The defining games of that season were the two legs of the Champions League semi-final, against Liverpool. He was taken off after an hour of each and jeered on both occasions: by Barcelona fans who had come to see him as an emblem of the club’s problems and by Liverpool fans revelling in the fact a player who had deserted them was on the receiving end of a historic comeback. This, Coutinho must have reflected, was the home he could have had, rather than becoming this wandering ghost.
He was loaned to Bayern, showed flickers of his best – a hat-trick against Werder Bremen, a brilliant performance against Paderborn, two symbolic late goals in the 8-2 win over Barcelona – but once the high-pressing Hansi Flick had replaced Niko Kovac as coach, Bayern were never going to sign him permanently. So it was back to Barcelona, where he found himself behind the 18-year-old Pedri in the pecking order, then suffered a knee injury that required surgery.
He is 29 and should be at the peak of his powers, but he fits nowhere. He has the ability and salary of a super-club player but he is not famous enough for the celebrity clubs and doesn’t press well enough for the philosophy sides. As the pandemic hit finances across Europe, nobody could afford him. Once he would have been characterised as a luxury player, but who can afford luxuries these days?

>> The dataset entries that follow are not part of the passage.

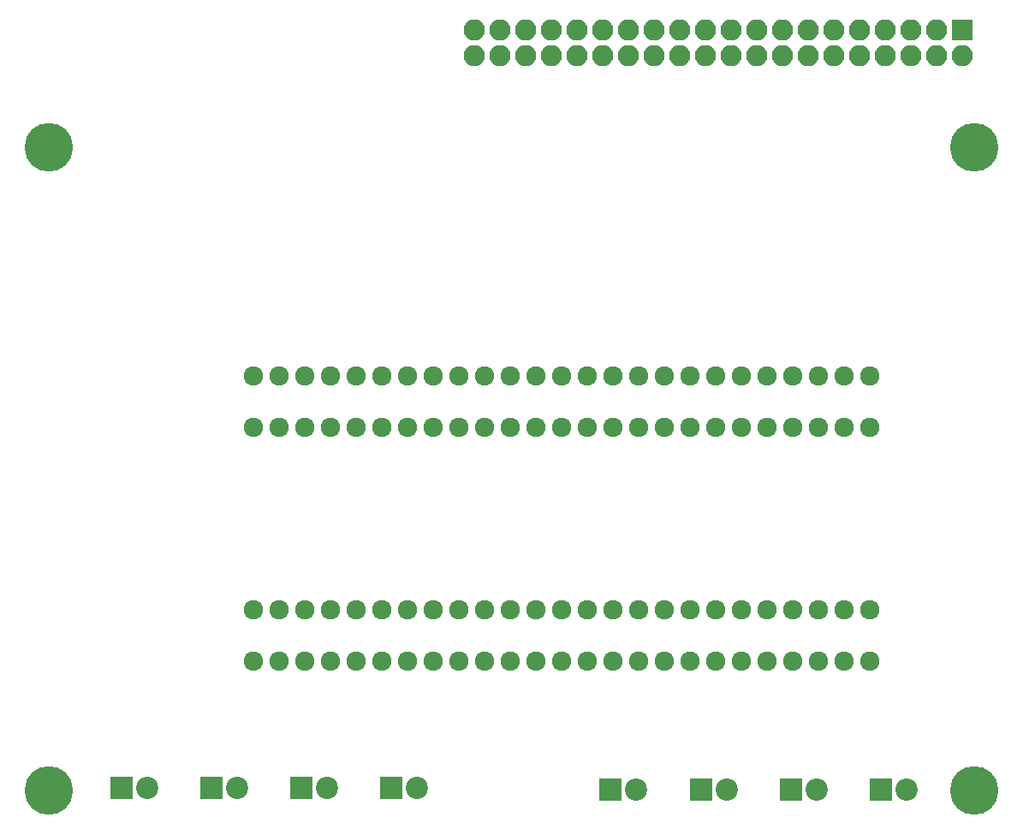
<source format=gbr>
G04 #@! TF.FileFunction,Soldermask,Top*
%FSLAX46Y46*%
G04 Gerber Fmt 4.6, Leading zero omitted, Abs format (unit mm)*
G04 Created by KiCad (PCBNEW 4.0.7) date 01/02/19 02:11:49*
%MOMM*%
%LPD*%
G01*
G04 APERTURE LIST*
%ADD10C,0.100000*%
%ADD11C,4.800000*%
%ADD12R,2.100000X2.100000*%
%ADD13O,2.100000X2.100000*%
%ADD14R,2.200000X2.200000*%
%ADD15C,2.200000*%
%ADD16C,1.924000*%
G04 APERTURE END LIST*
D10*
D11*
X206756000Y-130937000D03*
X206756000Y-67310000D03*
X115180000Y-67310000D03*
X115189000Y-130937000D03*
D12*
X205572000Y-55727600D03*
D13*
X205572000Y-58267600D03*
X203032000Y-55727600D03*
X203032000Y-58267600D03*
X200492000Y-55727600D03*
X200492000Y-58267600D03*
X197952000Y-55727600D03*
X197952000Y-58267600D03*
X195412000Y-55727600D03*
X195412000Y-58267600D03*
X192872000Y-55727600D03*
X192872000Y-58267600D03*
X190332000Y-55727600D03*
X190332000Y-58267600D03*
X187792000Y-55727600D03*
X187792000Y-58267600D03*
X185252000Y-55727600D03*
X185252000Y-58267600D03*
X182712000Y-55727600D03*
X182712000Y-58267600D03*
X180172000Y-55727600D03*
X180172000Y-58267600D03*
X177632000Y-55727600D03*
X177632000Y-58267600D03*
X175092000Y-55727600D03*
X175092000Y-58267600D03*
X172552000Y-55727600D03*
X172552000Y-58267600D03*
X170012000Y-55727600D03*
X170012000Y-58267600D03*
X167472000Y-55727600D03*
X167472000Y-58267600D03*
X164932000Y-55727600D03*
X164932000Y-58267600D03*
X162392000Y-55727600D03*
X162392000Y-58267600D03*
X159852000Y-55727600D03*
X159852000Y-58267600D03*
X157312000Y-55727600D03*
X157312000Y-58267600D03*
D14*
X131318000Y-130683000D03*
D15*
X133858000Y-130683000D03*
D14*
X140208000Y-130683000D03*
D15*
X142748000Y-130683000D03*
D14*
X122428000Y-130683000D03*
D15*
X124968000Y-130683000D03*
D14*
X149098000Y-130683000D03*
D15*
X151638000Y-130683000D03*
D14*
X170779000Y-130776000D03*
D15*
X173319000Y-130776000D03*
D16*
X196433000Y-89916000D03*
X196433000Y-94996000D03*
X193893000Y-89916000D03*
X193893000Y-94996000D03*
X191353000Y-89916000D03*
X191353000Y-94996000D03*
X188813000Y-89916000D03*
X188813000Y-94996000D03*
X186273000Y-89916000D03*
X186273000Y-94996000D03*
X183733000Y-89916000D03*
X183733000Y-94996000D03*
X181193000Y-89916000D03*
X181193000Y-94996000D03*
X178653000Y-89916000D03*
X178653000Y-94996000D03*
X176113000Y-89916000D03*
X176113000Y-94996000D03*
X173573000Y-89916000D03*
X173573000Y-94996000D03*
X171033000Y-89916000D03*
X171033000Y-94996000D03*
X168493000Y-89916000D03*
X168493000Y-94996000D03*
X165953000Y-89916000D03*
X165953000Y-94996000D03*
X163413000Y-89916000D03*
X163413000Y-94996000D03*
X160873000Y-89916000D03*
X160873000Y-94996000D03*
X158333000Y-89916000D03*
X158333000Y-94996000D03*
X155793000Y-89916000D03*
X155793000Y-94996000D03*
X153253000Y-89916000D03*
X153253000Y-94996000D03*
X150713000Y-89916000D03*
X150713000Y-94996000D03*
X148173000Y-89916000D03*
X148173000Y-94996000D03*
X145633000Y-89916000D03*
X145633000Y-94996000D03*
X143093000Y-89916000D03*
X143093000Y-94996000D03*
X140553000Y-89916000D03*
X140553000Y-94996000D03*
X138013000Y-89916000D03*
X138013000Y-94996000D03*
X135473000Y-89916000D03*
X135473000Y-94996000D03*
X196433000Y-113030000D03*
X196433000Y-118110000D03*
X193893000Y-113030000D03*
X193893000Y-118110000D03*
X191353000Y-113030000D03*
X191353000Y-118110000D03*
X188813000Y-113030000D03*
X188813000Y-118110000D03*
X186273000Y-113030000D03*
X186273000Y-118110000D03*
X183733000Y-113030000D03*
X183733000Y-118110000D03*
X181193000Y-113030000D03*
X181193000Y-118110000D03*
X178653000Y-113030000D03*
X178653000Y-118110000D03*
X176113000Y-113030000D03*
X176113000Y-118110000D03*
X173573000Y-113030000D03*
X173573000Y-118110000D03*
X171033000Y-113030000D03*
X171033000Y-118110000D03*
X168493000Y-113030000D03*
X168493000Y-118110000D03*
X165953000Y-113030000D03*
X165953000Y-118110000D03*
X163413000Y-113030000D03*
X163413000Y-118110000D03*
X160873000Y-113030000D03*
X160873000Y-118110000D03*
X158333000Y-113030000D03*
X158333000Y-118110000D03*
X155793000Y-113030000D03*
X155793000Y-118110000D03*
X153253000Y-113030000D03*
X153253000Y-118110000D03*
X150713000Y-113030000D03*
X150713000Y-118110000D03*
X148173000Y-113030000D03*
X148173000Y-118110000D03*
X145633000Y-113030000D03*
X145633000Y-118110000D03*
X143093000Y-113030000D03*
X143093000Y-118110000D03*
X140553000Y-113030000D03*
X140553000Y-118110000D03*
X138013000Y-113030000D03*
X138013000Y-118110000D03*
X135473000Y-113030000D03*
X135473000Y-118110000D03*
D14*
X179696000Y-130806000D03*
D15*
X182236000Y-130806000D03*
D14*
X188595000Y-130810000D03*
D15*
X191135000Y-130810000D03*
D14*
X197485000Y-130810000D03*
D15*
X200025000Y-130810000D03*
M02*

</source>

Barça ended up desperate to offload his €20m-a-year salary so they could register Ferran Torres while complying with La Liga’s salary cap. Coutinho, desperate to get back into the Brazil squad before the World Cup, reportedly accepted a 35% pay cut. Whether Villa needed another creator is debatable but Gerrard clearly still rates him and he is the sort of player who makes football fun – which, for an aspiring mid-table side, is a not insignificant attribute. But fun, as Everton found with James Rodríguez, can be unreliable.

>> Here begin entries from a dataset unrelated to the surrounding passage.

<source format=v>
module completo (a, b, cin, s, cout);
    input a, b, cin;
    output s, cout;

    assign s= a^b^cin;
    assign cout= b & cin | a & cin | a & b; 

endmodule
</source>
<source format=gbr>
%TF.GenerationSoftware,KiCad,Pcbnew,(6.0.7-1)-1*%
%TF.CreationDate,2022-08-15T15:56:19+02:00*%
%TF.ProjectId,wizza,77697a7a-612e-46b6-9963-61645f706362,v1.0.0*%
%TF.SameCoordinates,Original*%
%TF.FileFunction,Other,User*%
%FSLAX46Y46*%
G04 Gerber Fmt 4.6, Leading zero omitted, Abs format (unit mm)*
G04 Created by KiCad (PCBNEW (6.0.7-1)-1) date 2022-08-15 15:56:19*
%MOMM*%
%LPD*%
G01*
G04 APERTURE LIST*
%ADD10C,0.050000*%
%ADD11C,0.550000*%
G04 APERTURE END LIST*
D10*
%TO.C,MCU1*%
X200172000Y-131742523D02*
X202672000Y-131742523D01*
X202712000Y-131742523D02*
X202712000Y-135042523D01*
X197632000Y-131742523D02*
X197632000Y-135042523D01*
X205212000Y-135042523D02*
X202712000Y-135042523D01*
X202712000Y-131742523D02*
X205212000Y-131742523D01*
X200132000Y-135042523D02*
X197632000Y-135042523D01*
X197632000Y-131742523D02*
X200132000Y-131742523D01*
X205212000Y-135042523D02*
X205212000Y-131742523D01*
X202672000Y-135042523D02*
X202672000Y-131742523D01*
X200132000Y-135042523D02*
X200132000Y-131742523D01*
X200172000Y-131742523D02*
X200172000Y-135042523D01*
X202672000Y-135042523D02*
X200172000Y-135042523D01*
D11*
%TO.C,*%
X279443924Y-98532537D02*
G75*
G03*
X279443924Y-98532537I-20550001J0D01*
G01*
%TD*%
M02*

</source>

Coutinho’s regains are now at 1.0 per game, 70% less than was managed in his final season at Villa by Jack Grealish, the player for whom he would seem a spiritual replacement. Coutinho could not be accommodated at Barça or Bayern but perhaps at Villa the team can be built for him, accentuating his ability and compensating for his flaws. Perhaps this is the level in the modern game for a player of his characteristics. Perhaps finally, after four years of drift, he has found a home. Perhaps.